Found this courtesy of Pierre Lebrun from ESPN, this is the actual letter that Don Fehr sent to the PA after their counter-offers were summarily rejected by the Owners on Thursday. Please do read it hear [ESPN]. The numbers are truly staggering.

Essentially, the worst case scenario plan, as outlined in the Players’ proposals will see the Owners save just under $800 million over the next 5 seasons. That’s $26.5 million per team over that stretch of time. Even in the early years of the plan where the savings are less dramatic you’re talking about an extra $2 million per team per season in savings, what should be more than enough to pay arena employees and relieve some of the pressure that small market teams have been feeling. If the league were to continue to grow at its current historical rate of 7.2% you’re looking at well over a BILLION DOLLARS in savings for the Owners over a 5-year period, that’s an extra $10 million per team ($36.6 million per team in savings), and another $2 million per year. And just think, all but like the ten worst attended teams in the league made money this past season.

The second plan, which calls for even faster salary reductions, would save the Owners even more money, a minimum of $854 million over the same stretch of time. If the league were to continue to grow at 7.2% it would actually cost the league a little bit more money because the reductions were so steep, only netting $1.06 billion. I admit that I’m still clueless as to how the third plan actually works, but I think it was merely a radical departure from the previous versions.

Now I personally am not afraid to throw support to the Players, and there’s one really important reason why: they’re the ones I care about. And that’s really hard to say because no matter where Sid and/or Geno finish in the record books, they’ll probably never be more important to the Pens than Mario Lemieux, and they shouldn’t be. He is the Penguins and the Penguins are him. His hockey ability and mere presence brought the team out of bankruptcy in the mid-80s, he won the Cups in the early 90s, and he bought the team in 99 and by 04 had rescued it from bankruptcy yet again. He delivered the Cup in ’09 and secured the franchise’s long-term future in Pittsburgh with the new arena deal. There’s literally nothing that has happened with the Penguins that Mario hasn’t been part of. But I don’t write this blog about him, I write it about the guys on the team now.

And you may be tempted to say “well I’m not picking sides in this because it’s millionaires arguing with billionaires,” but then again who made the player’s into millionaires? Was it their great inventive talent, or was it us fans who have been turning out in record numbers all across the US and Canada in order to watch these guys play? We the fans who have been buying as many jerseys as the league can turn out in a year? We the fans who gripe about ticket and concession prices yet have sold out Lady Mellon and CEC for 5 straight seasons? And that’s why I care about the guys in the sweaters more than the ones in the suits.

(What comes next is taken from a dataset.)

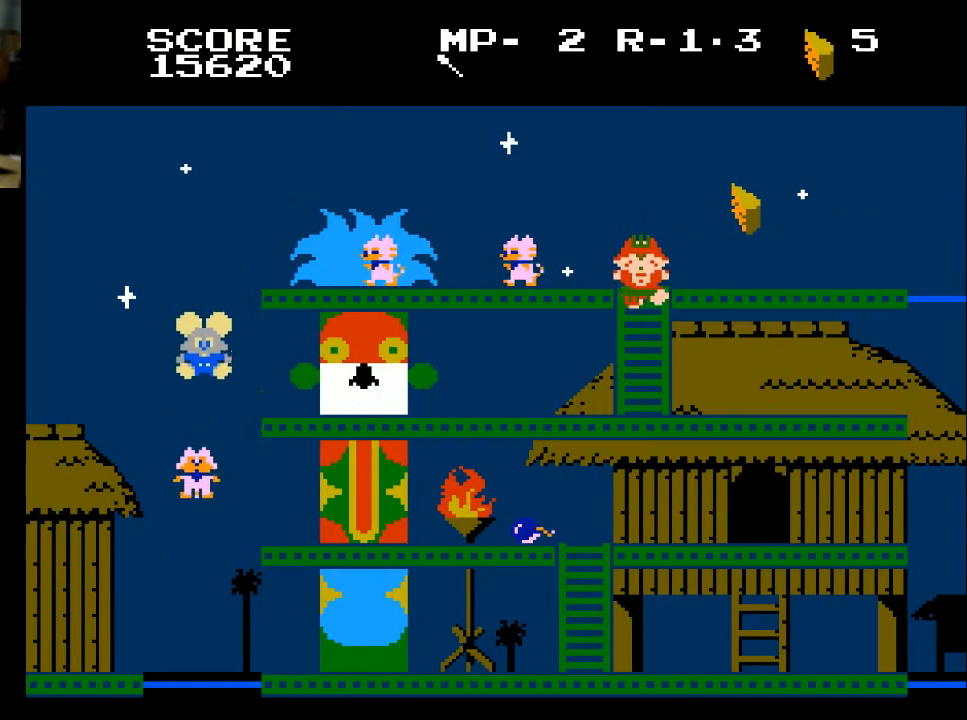
{"buttons": [], "left_stick": "center", "right_stick": "center", "events": []}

And from there you may say, “well it’s about the game, not the players,” but then why is it that when you look at the AHL or the CHL or any other kind of hockey, you always see scores of empty seats, despite smaller arenas and reasonable ticket prices? Why is it that the KHL or the Swedish Elite League or any other league in Europe is unable to pay the contracts that we see in the NHL? There is something unique about the NHL. And it is for that exact reason that unlike in other job markets the players in the NHL do have a say in negotiating their own collective bargaining agreement. They provide unique and irreplaceable skills that make the NHL’s product one of a kind.

So maybe it is true that you and I can’t walk in and talk to our bosses and make demands like the Players have been, but then again, you and I aren’t unique. We’re just cogs of the machine that can easily be replaced. The same can’t be said about the guys in the NHL, so when they come forward with greatly innovative and possibly even more effective strategies than what the Owners themselves seem capable of reasoning, they deserve to be heard.

I’m not about to go out and calculate the difference between the NHL’s proposed 50-50 split and the PA’s plan, but when you talk about the hypocrisy of rich get richer, there will be no shortage of that in the NHL, whatever CBA decision they should reach.